- Task prompt: Before you reproduce the entries that follow, strip out any image they contain and keep the rest exact.

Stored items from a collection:
- - - - - - -

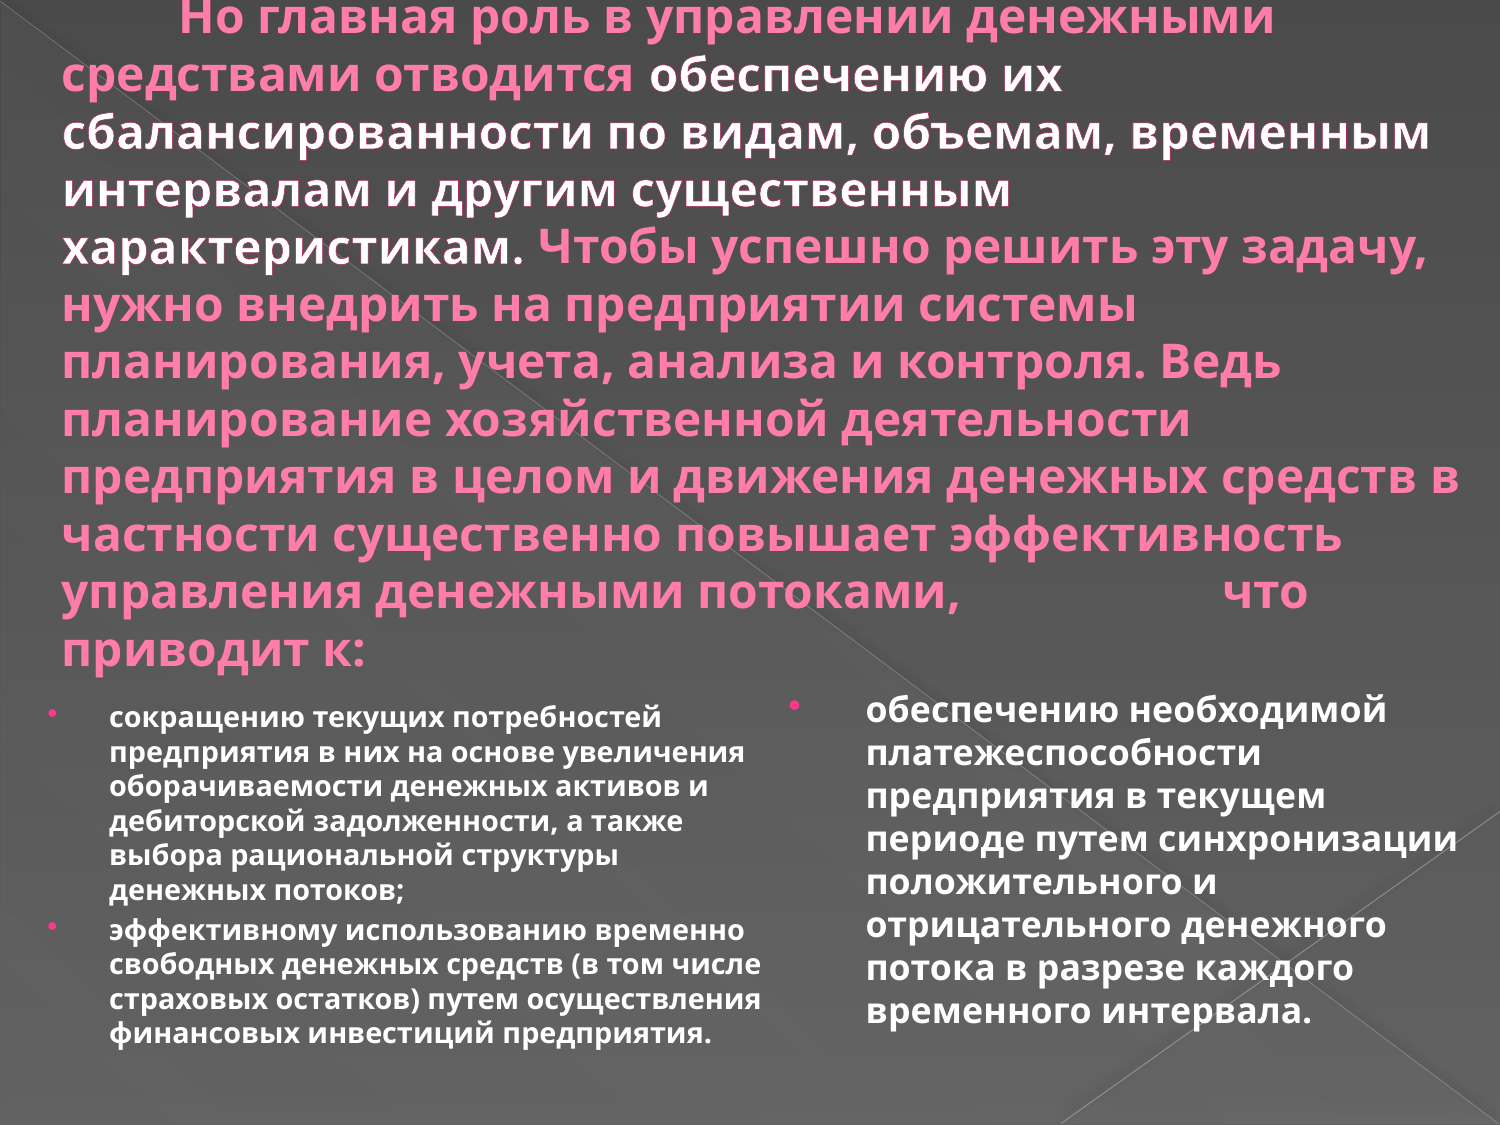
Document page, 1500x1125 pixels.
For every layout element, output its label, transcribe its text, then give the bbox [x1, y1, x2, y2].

title Но главная роль в управлении денежными средствами отводится обеспечению их сбалансированности по видам, объемам, временным интервалам и другим существенным характеристикам. Чтобы успешно решить эту задачу, нужно внедрить на предприятии системы планирования, учета, анализа и контроля. Ведь планирование хозяйственной деятельности предприятия в целом и движения денежных средств в частности существенно повышает эффективность управления денежными потоками, что приводит к: [46, 58, 1500, 601]
list сокращению текущих потребностей предприятия в них на основе увеличения оборачиваемости денежных активов и дебиторской задолженности, а также выбора рациональной структуры денежных потоков; эффективному использованию временно свободных денежных средств (в том числе страховых остатков) путем осуществления финансовых инвестиций предприятия. [23, 691, 786, 1079]
list обеспечению необходимой платежеспособности предприятия в текущем периоде путем синхронизации положительного и отрицательного денежного потока в разрезе каждого временного интервала. [762, 679, 1500, 1049]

- - - - - - -

- Response below:
Document page, 1500x1125 pixels.
For every layout element, output its label, transcribe its text, then give the bbox [x1, y1, x2, y2].

title Но главная роль в управлении денежными средствами отводится обеспечению их сбалансированности по видам, объемам, временным интервалам и другим существенным характеристикам. Чтобы успешно решить эту задачу, нужно внедрить на предприятии системы планирования, учета, анализа и контроля. Ведь планирование хозяйственной деятельности предприятия в целом и движения денежных средств в частности существенно повышает эффективность управления денежными потоками, что приводит к: [46, 58, 1500, 601]
list сокращению текущих потребностей предприятия в них на основе увеличения оборачиваемости денежных активов и дебиторской задолженности, а также выбора рациональной структуры денежных потоков; эффективному использованию временно свободных денежных средств (в том числе страховых остатков) путем осуществления финансовых инвестиций предприятия. [23, 691, 786, 1079]
list обеспечению необходимой платежеспособности предприятия в текущем периоде путем синхронизации положительного и отрицательного денежного потока в разрезе каждого временного интервала. [762, 679, 1500, 1049]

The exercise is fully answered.